▸ **Required work**
Turn each of the records below into a JSON list of strings, one string per line, with blank lines left out.

▸ **Source records**
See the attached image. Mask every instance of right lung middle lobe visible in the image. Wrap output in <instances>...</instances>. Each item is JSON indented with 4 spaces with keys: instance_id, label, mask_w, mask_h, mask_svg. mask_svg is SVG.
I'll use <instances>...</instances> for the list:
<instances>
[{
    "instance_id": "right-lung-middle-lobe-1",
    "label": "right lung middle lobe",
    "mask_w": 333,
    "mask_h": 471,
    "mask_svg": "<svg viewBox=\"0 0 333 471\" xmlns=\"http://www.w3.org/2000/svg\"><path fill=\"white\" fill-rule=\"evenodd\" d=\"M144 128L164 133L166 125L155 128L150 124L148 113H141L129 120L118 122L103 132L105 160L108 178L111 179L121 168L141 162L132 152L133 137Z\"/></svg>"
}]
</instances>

▸ **Correct output**
[
  "See the attached image. Mask every instance of right lung middle lobe visible in the image. Wrap output in <instances>...</instances>. Each item is JSON indented with 4 spaces with keys: instance_id, label, mask_w, mask_h, mask_svg. mask_svg is SVG.",
  "I'll use <instances>...</instances> for the list:",
  "<instances>",
  "[{",
  "    \"instance_id\": \"right-lung-middle-lobe-1\",",
  "    \"label\": \"right lung middle lobe\",",
  "    \"mask_w\": 333,",
  "    \"mask_h\": 471,",
  "    \"mask_svg\": \"<svg viewBox=\\\"0 0 333 471\\\" xmlns=\\\"http://www.w3.org/2000/svg\\\"><path fill=\\\"white\\\" fill-rule=\\\"evenodd\\\" d=\\\"M144 128L164 133L166 125L155 128L150 124L148 113H141L129 120L118 122L103 132L105 160L108 178L111 179L121 168L141 162L132 152L133 137Z\\\"/></svg>\"",
  "}]",
  "</instances>"
]